My mind often gravitate back to my school days. I did spend almost 20.5 years in school or something kind of education institute so my schooling life still constituted more than half of my lifetime so far. I wonder if the memories get more faint as you progress along. While I think the greatest lessons I learnt were outside the classroom, it was still largely the school days that were so formative, it helped produce ideas and principles that underpin how I thought about things.
It could also be some kind of survivor bias because the values or ideas that I subsequently discarded after going through the test of time. One of the values that I acquired over time in school was to ‘copy with understanding’. Basically, when you copy something – especially homework for school – you want to do so to save effort but you should at least spend some effort understanding why an answer is the right answer. At least for the particular question. Think about how the answer connects with things you’ve been taught or learnt. Consider how the question was asked and what the answer might be if the question changed, just by a little.

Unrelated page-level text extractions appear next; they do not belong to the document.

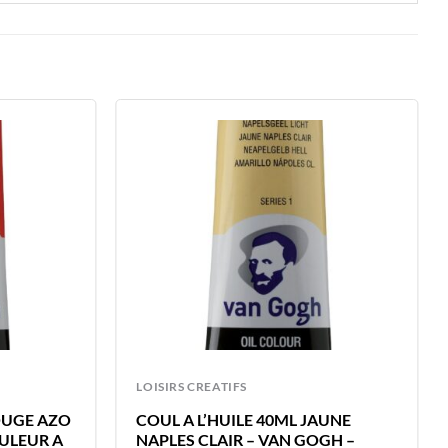
LOISIRS CREATIFS
ROUGE AZO
COUL A L’HUILE 40ML JAUNE
OULEUR A
NAPLES CLAIR – VAN GOGH –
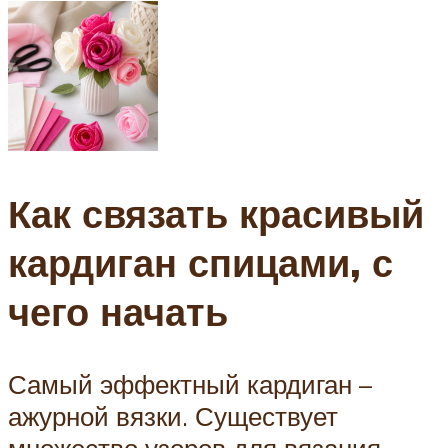
Как связать красивый
кардиган спицами, с
чего начать
Самый эффектный кардиган –
ажурной вязки. Существует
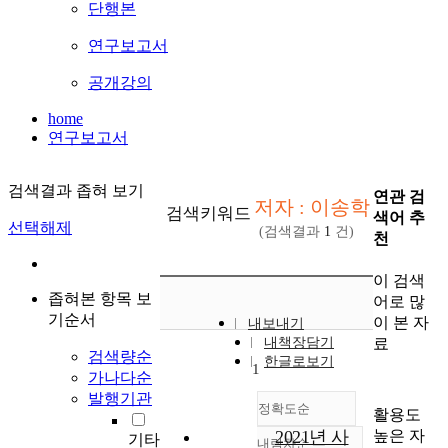
단행본
연구보고서
공개강의
home
연구보고서
검색결과 좁혀 보기
연관 검
저자 : 이송학
검색키워드
색어 추
선택해제
(검색결과
1
건)
천
이 검색
좁혀본 항목 보
어로 많
기순서
이 본 자
내보내기
료
내책장담기
검색량순
한글로보기
1
가나다순
발행기관
정확도순
활용도
높은 자
2021년 사
기타
내림차순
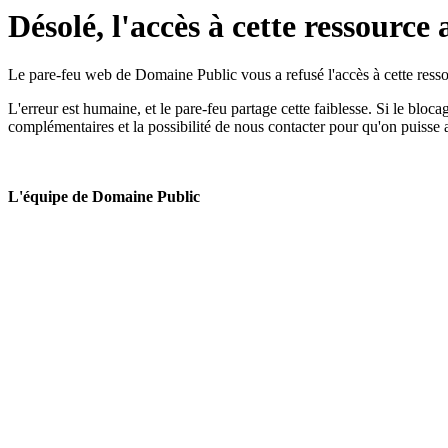
Désolé, l'accès à cette ressource 
Le pare-feu web de Domaine Public vous a refusé l'accès à cette ressou
L'erreur est humaine, et le pare-feu partage cette faiblesse. Si le bloc
complémentaires et la possibilité de nous contacter pour qu'on puisse 
L'équipe de Domaine Public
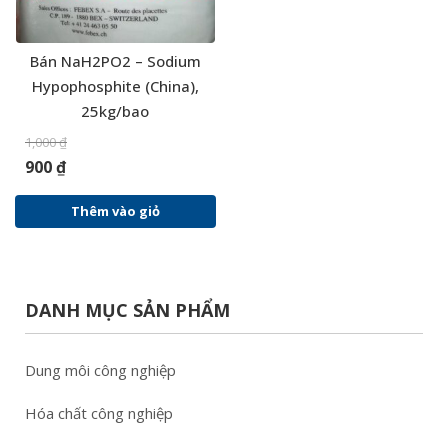
Bán NaH2PO2 – Sodium
Hypophosphite (China),
25kg/bao
1,000
₫
900
₫
Thêm vào giỏ
DANH MỤC SẢN PHẨM
Dung môi công nghiệp
Hóa chất công nghiệp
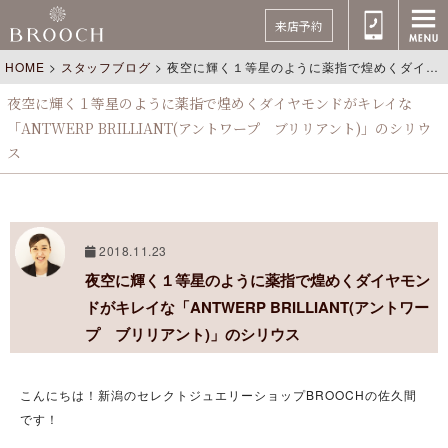
来店予約
HOME
>
スタッフブログ
>
夜空に輝く１等星のように薬指で煌めくダイヤモンドがキレイな「ANTWERP BRILLIANT(アントワープ ブリリアント)」のシリウス
夜空に輝く１等星のように薬指で煌めくダイヤモンドがキレイな
「ANTWERP BRILLIANT(アントワープ ブリリアント)」のシリウ
ス
2018.11.23
夜空に輝く１等星のように薬指で煌めくダイヤモン
ドがキレイな「ANTWERP BRILLIANT(アントワー
プ ブリリアント)」のシリウス
こんにちは！新潟のセレクトジュエリーショップBROOCHの佐久間
です！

I learnt this value both ways, when I was copying the homework of others and when I dished out my homework for others to copy. I am glad I was in one of the more ordinary classes in school, where I had classmates who didn’t do homework and needed copying; and most were happy to collaborate and “distribute the work”. There were better classes where students mostly kept to themselves and classmates were individualistic and competitive.
Sometimes you look back and by the sheer force of time, things you thought were bad, turned out to be great after all.